Not only are we seeking more transparency & sustainability, but we’re also seeking more convenience than ever before. For the longest time, these sides have been at odds. How can you build transparency and sustainability into convenience? The future of food and other consumables will be uniting those two together. The first step is the unearthing of how broken a lot of our current systems are, especially in food production. The one closest to home for me being coffee.
Coffee, much like wine, beer and spirits, has a wonderful amount of complexity. However, it’s largely seen as a commodity often traded for a fraction of its potential worth; sometimes well below the cost of production. Because of this societal view, the complexity is hidden away, kept only for those who want to look for it, and understand it.
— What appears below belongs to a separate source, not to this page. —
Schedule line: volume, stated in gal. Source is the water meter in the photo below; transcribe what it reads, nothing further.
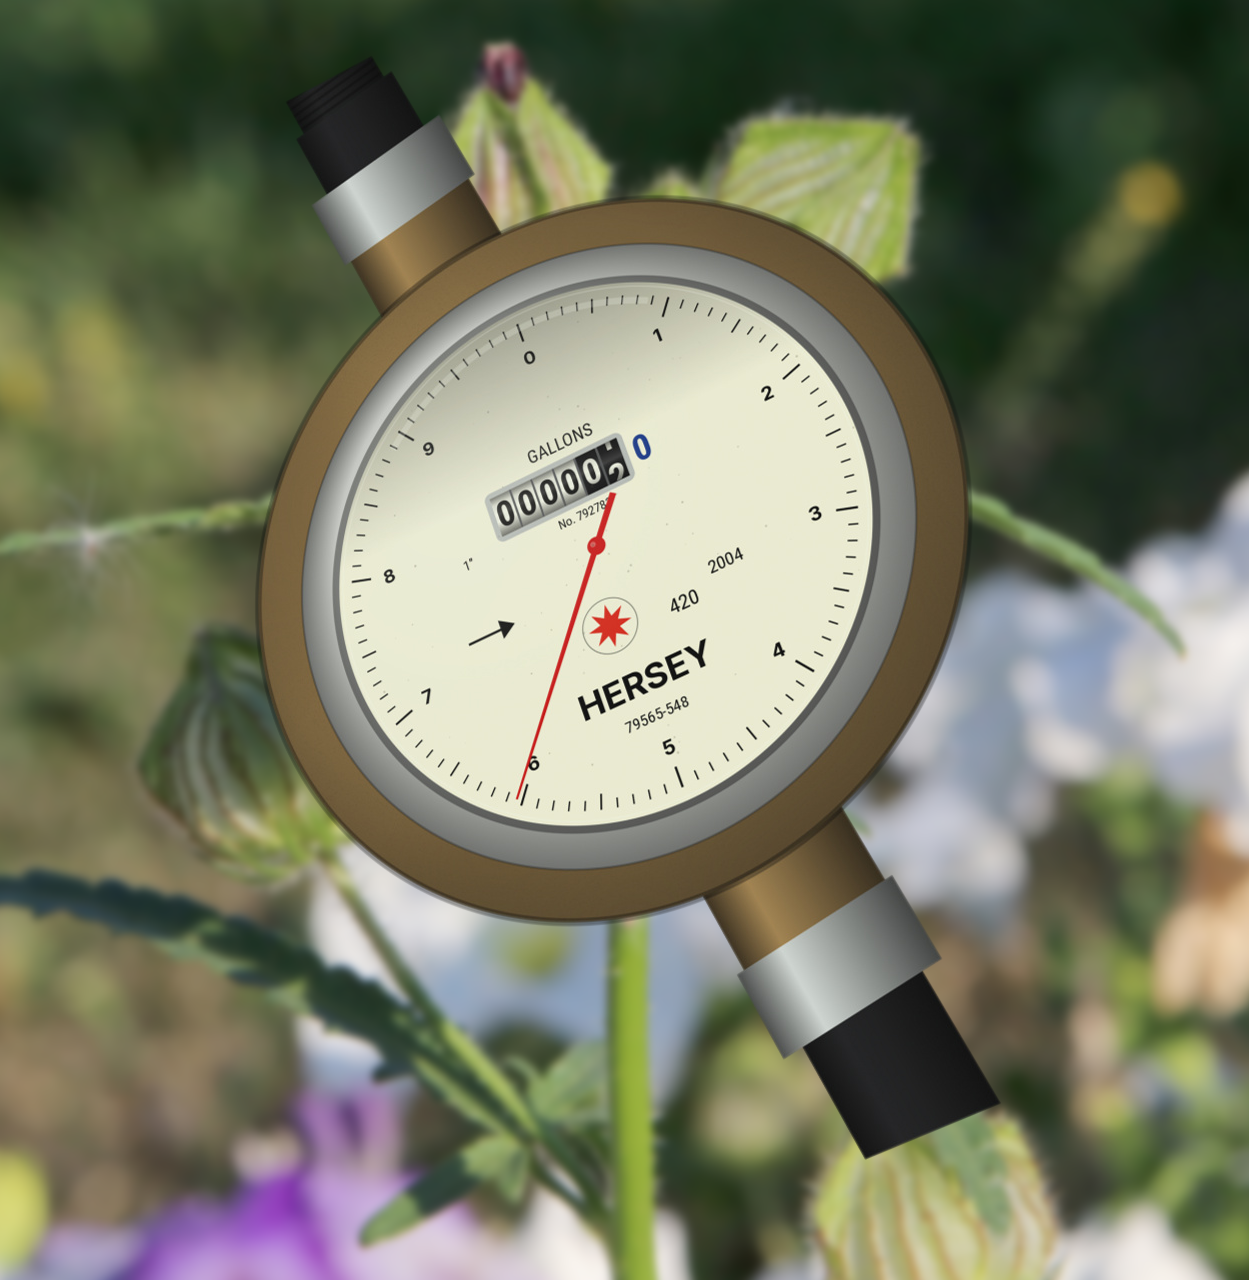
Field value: 16.0 gal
We can see the shift starting to happen in terms of understanding with the amount of new specialty coffee roasters coming to life every year. However, the systems bearing the coffee trade have yet to facilitate this communication. There’s an incredible amount of misinformation due to the many layers in the production chain.
With each layer of production maintaining their own data sets, we often end up with missing or incomplete information as the consumer. For the coffee industry to budge, we need to disrupt the way information is gathered and presented to the coffee drinker, and take steps to demystify and properly visualize the layers—and the parts they play—in the value chain.
There’s a parallel shift that needs to happen regarding the marriage of sustainability, transparency and convenience: making it easier to make better choices. We’ve already begun this shift with the creation of simpler/better tools, delivery experiences and so on. Yet, the current model still promotes obfuscation of details, price battles and relies on heavy consumption to thrive. Making these details digestible and encouraging people to understand the complexity should help push purchasing habits towards a values-based and sustainability-driven mindset.
With these trends of the younger generations caring more about where things are coming from, how they’re made and how they impact the globe and themselves, we need to make better buying practices more accessible, more transparent and restructure underlying systems to incentivize higher quality, long-term focused production. For coffee, this comes in the form of making the case for consumers to pay more for what they drink, making it easier to make a perfect cup at home, and ensuring those at origin can live and re-invest in their businesses. Without these changes, we’ll continue to see a devaluation of an entire industry, less volume being produced and a good chance that an important majority of the industry falls due to the wrong incentives being promoted.